TEXT:

___

# Hi



## Jennyphx (Apr 5, 2007)

Just wanted to say hello. I have 2 kitties. A 10 year old DSH Orange Tabby named Bradley and a 16 week old Maine **** who is a brown and white classic tabby named Hunter. We are looking forward to chatting on the cat forums.


----------



## doodlebug (May 13, 2006)

Welcome Jenny and kitties! I have a red & white classic tabby Maine **** who turned 8 months yesterday...I'll look forward to some pics of Hunter. Bradley too!


----------



## marie73 (Jul 12, 2006)

WELCOME!

Can't wait to see some pictures! 

:2kitties


----------



## doodlebug (May 13, 2006)

Beware of Marie...she likes to steal kittens...especially Maine **** kittens


----------



## marie73 (Jul 12, 2006)

Hmmmmmmmmmmmm. Trying to figure out if *phx *means Phoenix - 'cuz that would be so much closer to travel for Hunter than stealing Holly from New Hampshire. :idea 

:lol:


----------



## DesnBaby (Apr 18, 2004)

___

PROVIDED MATERIAL:
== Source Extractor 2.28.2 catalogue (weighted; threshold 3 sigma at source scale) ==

___

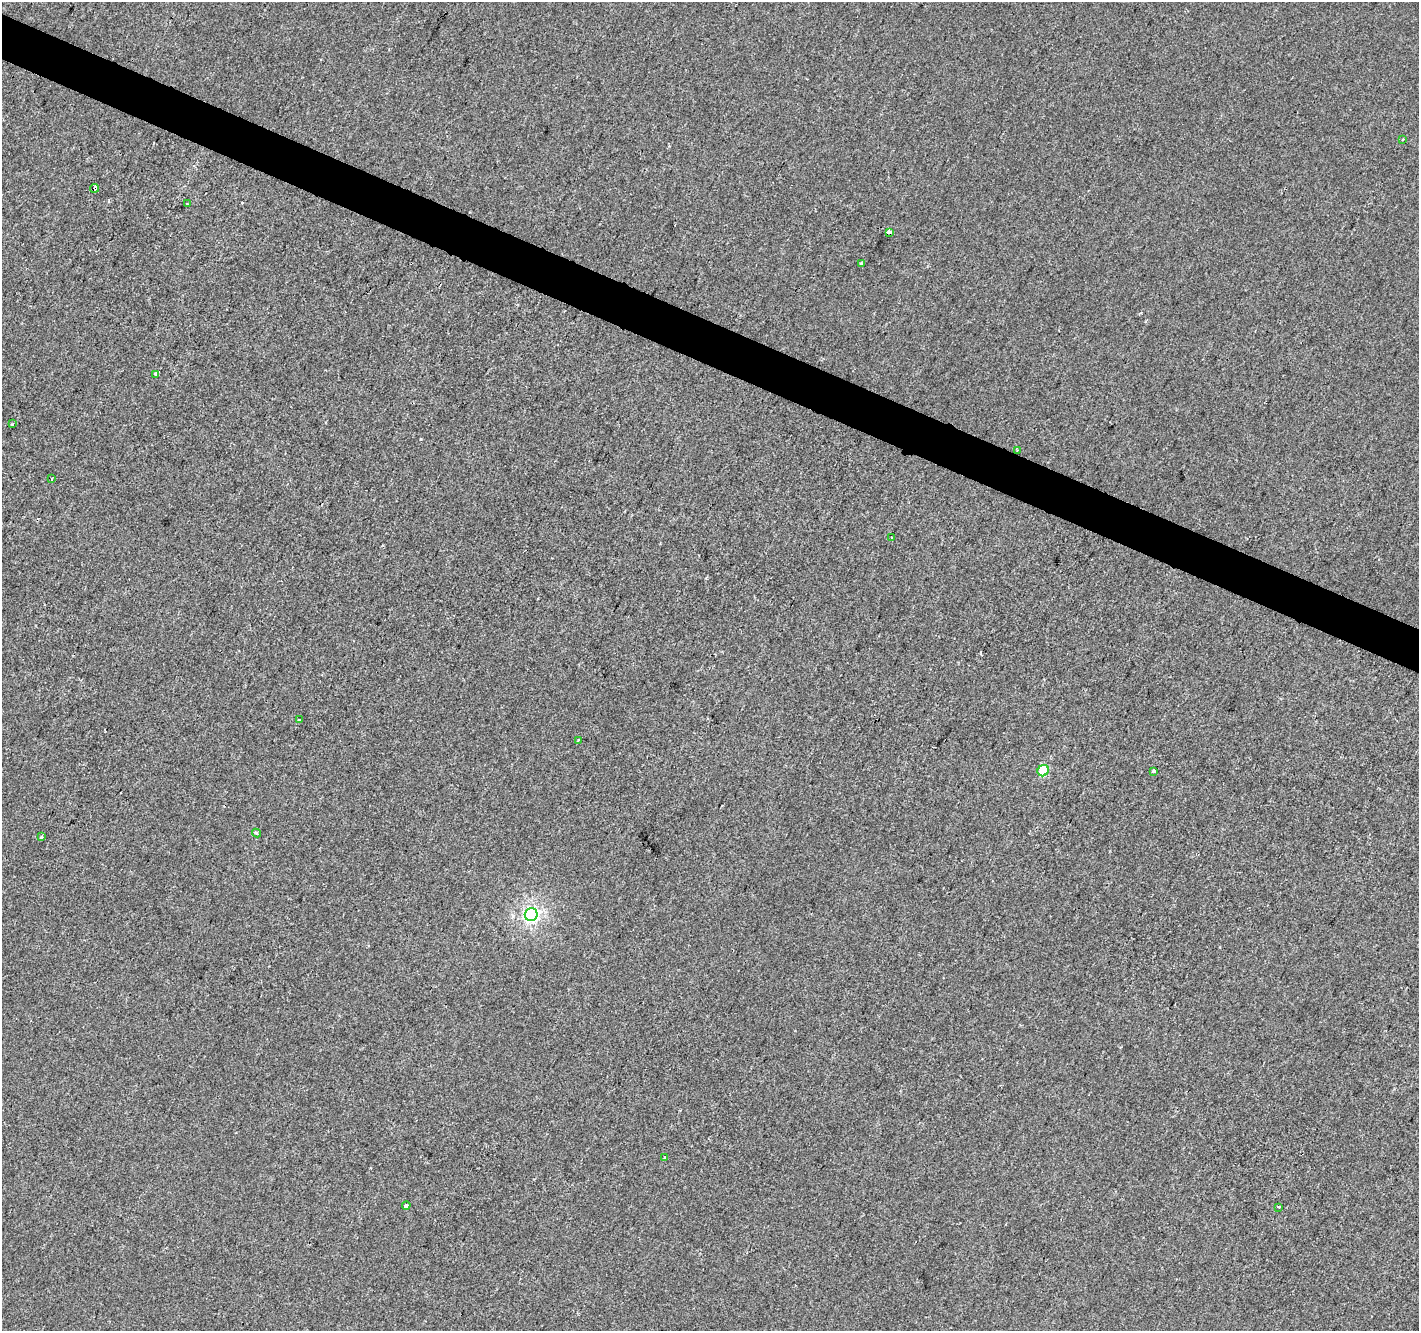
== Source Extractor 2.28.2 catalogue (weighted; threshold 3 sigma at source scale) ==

___

REQUEST A:
Quote the cat forum thread word for word, starting at "Just wanted to" and ending at "the cat forums.".
REQUEST B:
Please continue the cat forum thread from where it stops.
The lines aren't needed for any of this.

RESPONSE A:
Just wanted to say hello. I have 2 kitties. A 10 year old DSH Orange Tabby named Bradley and a 16 week old Maine **** who is a brown and white classic tabby named Hunter. We are looking forward to chatting on the cat forums.

RESPONSE B:
Cute kitties  . How about me?  I like MCs too  , their my fav breed :wink: , I might want to steal him too? :lol: Just kidding :wink: .


----------



## Jeanie (Jun 18, 2003)

Hi, Jenny! It's nice to have you with us.


----------



## dmcwlvssr (Apr 24, 2005)

Welcome! just saw the kittys beautiful!


----------



## kitkat (Sep 22, 2003)

Welcome aboard


----------



## Heather102180 (Nov 19, 2003)

Welcome to the forums!


----------



## Jennyphx (Apr 5, 2007)

Thanks for all the warm welcomes!


----------



## waschaf (Jan 10, 2007)

welcome to the forum , enjoy.


----------



## coaster (Dec 1, 2004)

Hi, Jenny!!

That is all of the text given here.